Wal-Mart’s low prices and large workforce, of course, have a cumulative effect on the local and national economies where the company operates. Low prices keep inflation down, while the employees’ purchasing power keeps demand high.

This is evil?

There are critics who claim that Wal-Mart destroys communities by wiping out mom-and-pop stores — the little pharmacies, hardware, and grocery stores — that took much better care of customers and employees. These critics are nostalgic for a time that never was.

Yes, Wal-Mart has meant the end of many local stores. And yes, at some of them, customers might have been greeted by name when they walked in the door. But those customers chose to shop at Wal-Mart when it came to town because low prices, apparently, meant more to their quality of life than a wave and a smile. No conspiracy, just the free market at work.

AS FOR TAKING BETTER CARE of employees — nonsense. In most small towns the storeowner drove the best car, lived in the fanciest house, and belonged to the country club. Meanwhile, employees weren’t exactly sharing the wealth. They rarely had life insurance or health benefits and certainly did not receive much in the way of training or big salaries. And few of these storeowners had plans for growth or expansion: Their lives were nicely set. That was good for them but a killer for employees seeking life-changing careers.

Critics also lambaste Wal-Mart for being brutal to its suppliers. Be it swing sets or beef jerky, you sell to Wal-Mart on its terms, or you don’t sell at all.

We’d say this is pretty true. Wal-Mart’s huge market share gives it enormous leverage. One of us (Jack) negotiated for decades with Wal-Mart buyers at General Electric (GE ), and they were never unethical or unfair. Just tough. GE won plenty of rounds and lost a few. But losing had its upside. It forced GE to look inside to see how it could do its job better by lowering manufacturing costs, for instance, or being more flexible in how a product was packaged.

Ultimately, prices stayed low, and the customer won. And that is what drives Wal-Mart — keeping its customers satisfied — and why it keeps increasing sales and profits.

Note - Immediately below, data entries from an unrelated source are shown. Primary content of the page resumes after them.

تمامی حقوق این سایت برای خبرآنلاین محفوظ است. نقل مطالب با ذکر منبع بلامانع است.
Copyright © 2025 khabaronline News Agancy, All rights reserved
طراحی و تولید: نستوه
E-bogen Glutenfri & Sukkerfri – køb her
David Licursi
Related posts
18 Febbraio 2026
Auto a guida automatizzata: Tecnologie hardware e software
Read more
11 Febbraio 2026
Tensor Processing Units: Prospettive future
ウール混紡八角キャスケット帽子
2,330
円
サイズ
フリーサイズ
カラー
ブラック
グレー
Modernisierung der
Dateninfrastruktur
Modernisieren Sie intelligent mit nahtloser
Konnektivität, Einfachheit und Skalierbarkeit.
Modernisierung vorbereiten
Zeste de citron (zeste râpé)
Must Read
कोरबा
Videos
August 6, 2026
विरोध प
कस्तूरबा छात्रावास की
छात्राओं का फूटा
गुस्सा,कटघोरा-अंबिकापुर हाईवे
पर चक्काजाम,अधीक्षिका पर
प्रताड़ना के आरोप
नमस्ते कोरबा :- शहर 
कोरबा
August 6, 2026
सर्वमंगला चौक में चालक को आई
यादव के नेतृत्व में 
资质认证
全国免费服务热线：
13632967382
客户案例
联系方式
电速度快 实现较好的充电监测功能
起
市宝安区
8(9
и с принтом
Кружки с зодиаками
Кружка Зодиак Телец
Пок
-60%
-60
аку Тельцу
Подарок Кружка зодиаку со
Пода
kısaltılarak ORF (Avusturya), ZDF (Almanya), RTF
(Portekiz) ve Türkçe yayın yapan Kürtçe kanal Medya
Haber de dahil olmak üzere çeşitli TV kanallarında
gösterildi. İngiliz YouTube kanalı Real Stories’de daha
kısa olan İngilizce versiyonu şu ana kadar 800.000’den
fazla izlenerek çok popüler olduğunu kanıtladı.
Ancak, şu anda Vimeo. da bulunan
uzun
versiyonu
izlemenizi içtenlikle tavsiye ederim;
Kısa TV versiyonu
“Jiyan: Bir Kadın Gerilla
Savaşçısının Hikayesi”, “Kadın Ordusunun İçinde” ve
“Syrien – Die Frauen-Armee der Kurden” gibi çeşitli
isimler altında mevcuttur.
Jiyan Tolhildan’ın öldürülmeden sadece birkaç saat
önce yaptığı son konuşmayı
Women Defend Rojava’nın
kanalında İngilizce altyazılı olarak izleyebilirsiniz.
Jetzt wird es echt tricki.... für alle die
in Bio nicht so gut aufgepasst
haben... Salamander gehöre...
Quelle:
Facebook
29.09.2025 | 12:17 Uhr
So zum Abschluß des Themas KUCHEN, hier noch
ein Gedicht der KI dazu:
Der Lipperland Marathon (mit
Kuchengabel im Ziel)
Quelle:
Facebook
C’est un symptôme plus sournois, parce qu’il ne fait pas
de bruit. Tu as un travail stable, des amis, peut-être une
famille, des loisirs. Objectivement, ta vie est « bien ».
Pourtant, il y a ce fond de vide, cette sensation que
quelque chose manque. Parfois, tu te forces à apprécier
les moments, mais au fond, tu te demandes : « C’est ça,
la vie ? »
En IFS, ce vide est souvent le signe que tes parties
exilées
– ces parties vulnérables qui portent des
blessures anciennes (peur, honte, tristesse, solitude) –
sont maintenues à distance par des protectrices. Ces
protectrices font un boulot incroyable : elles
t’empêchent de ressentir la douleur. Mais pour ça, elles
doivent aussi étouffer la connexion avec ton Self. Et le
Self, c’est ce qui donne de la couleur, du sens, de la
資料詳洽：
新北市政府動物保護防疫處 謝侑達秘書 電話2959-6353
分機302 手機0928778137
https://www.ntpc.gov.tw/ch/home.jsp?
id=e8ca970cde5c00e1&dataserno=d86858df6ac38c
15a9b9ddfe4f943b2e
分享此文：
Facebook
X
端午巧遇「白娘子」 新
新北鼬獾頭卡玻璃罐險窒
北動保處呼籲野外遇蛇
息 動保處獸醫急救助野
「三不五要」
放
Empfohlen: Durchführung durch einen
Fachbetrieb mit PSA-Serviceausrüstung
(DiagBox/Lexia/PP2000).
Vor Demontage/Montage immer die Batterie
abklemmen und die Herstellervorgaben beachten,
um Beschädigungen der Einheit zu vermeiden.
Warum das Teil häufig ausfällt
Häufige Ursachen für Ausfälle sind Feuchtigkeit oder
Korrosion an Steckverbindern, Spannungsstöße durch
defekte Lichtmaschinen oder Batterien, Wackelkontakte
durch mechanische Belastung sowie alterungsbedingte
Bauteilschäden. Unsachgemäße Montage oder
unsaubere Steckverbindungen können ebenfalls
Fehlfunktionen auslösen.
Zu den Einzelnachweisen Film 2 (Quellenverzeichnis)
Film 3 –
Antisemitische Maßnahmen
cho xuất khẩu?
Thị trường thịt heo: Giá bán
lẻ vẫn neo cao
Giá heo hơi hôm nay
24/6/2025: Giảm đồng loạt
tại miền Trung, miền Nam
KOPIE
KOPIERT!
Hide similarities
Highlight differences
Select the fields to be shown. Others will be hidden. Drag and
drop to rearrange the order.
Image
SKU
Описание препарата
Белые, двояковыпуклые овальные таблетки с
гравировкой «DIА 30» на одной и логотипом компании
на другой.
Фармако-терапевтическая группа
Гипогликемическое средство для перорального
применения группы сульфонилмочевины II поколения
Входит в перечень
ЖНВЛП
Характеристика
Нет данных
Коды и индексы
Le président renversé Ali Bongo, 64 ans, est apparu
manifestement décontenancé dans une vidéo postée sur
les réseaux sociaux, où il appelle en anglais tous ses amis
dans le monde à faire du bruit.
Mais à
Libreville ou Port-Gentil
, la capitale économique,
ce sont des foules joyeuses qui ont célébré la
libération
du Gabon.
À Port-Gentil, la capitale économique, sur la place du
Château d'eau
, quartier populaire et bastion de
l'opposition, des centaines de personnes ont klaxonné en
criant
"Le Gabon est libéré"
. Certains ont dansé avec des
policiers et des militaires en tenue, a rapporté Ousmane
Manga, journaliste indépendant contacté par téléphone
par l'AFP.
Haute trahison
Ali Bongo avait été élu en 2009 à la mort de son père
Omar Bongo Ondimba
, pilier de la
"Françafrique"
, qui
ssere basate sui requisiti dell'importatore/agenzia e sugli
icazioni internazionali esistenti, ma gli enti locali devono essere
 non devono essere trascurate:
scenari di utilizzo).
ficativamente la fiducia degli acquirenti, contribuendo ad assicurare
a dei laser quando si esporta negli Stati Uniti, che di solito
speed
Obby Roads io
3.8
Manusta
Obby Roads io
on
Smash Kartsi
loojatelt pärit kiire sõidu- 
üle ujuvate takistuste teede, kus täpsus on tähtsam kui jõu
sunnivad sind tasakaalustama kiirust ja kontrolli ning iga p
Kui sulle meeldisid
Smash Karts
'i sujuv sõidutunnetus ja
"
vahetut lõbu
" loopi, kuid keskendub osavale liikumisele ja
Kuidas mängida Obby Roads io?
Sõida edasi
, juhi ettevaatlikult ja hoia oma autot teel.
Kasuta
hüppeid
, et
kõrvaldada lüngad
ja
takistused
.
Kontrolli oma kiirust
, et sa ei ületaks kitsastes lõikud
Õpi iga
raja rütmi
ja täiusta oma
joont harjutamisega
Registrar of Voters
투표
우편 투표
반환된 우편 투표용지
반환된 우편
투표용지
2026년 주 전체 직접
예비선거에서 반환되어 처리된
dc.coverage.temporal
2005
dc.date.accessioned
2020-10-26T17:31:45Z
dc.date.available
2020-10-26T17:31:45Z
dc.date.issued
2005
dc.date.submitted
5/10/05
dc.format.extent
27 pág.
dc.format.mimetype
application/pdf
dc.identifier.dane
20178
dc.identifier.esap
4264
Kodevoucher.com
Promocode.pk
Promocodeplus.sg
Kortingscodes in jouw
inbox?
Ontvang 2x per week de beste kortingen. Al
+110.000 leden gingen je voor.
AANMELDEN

Yes, there will be “casualties” of Wal-Mart’s success: competitors that fold, jobs lost. But in that way, Wal-Mart is no different than Toyota (TM ). When Toyota arrived in the 1970s, it was accused of upsetting the status quo. Decades later most people accept that Toyota simply had a better way of doing business. Its value proposition to consumers was a wake-up call to the auto industry, raising standards and requiring companies that had lost their edge to reinvent themselves and start making better cars for a lot less. And that’s the Wal-Mart story. It’s a great company that helps consumers win and employees grow. And as long as it does, it will, too.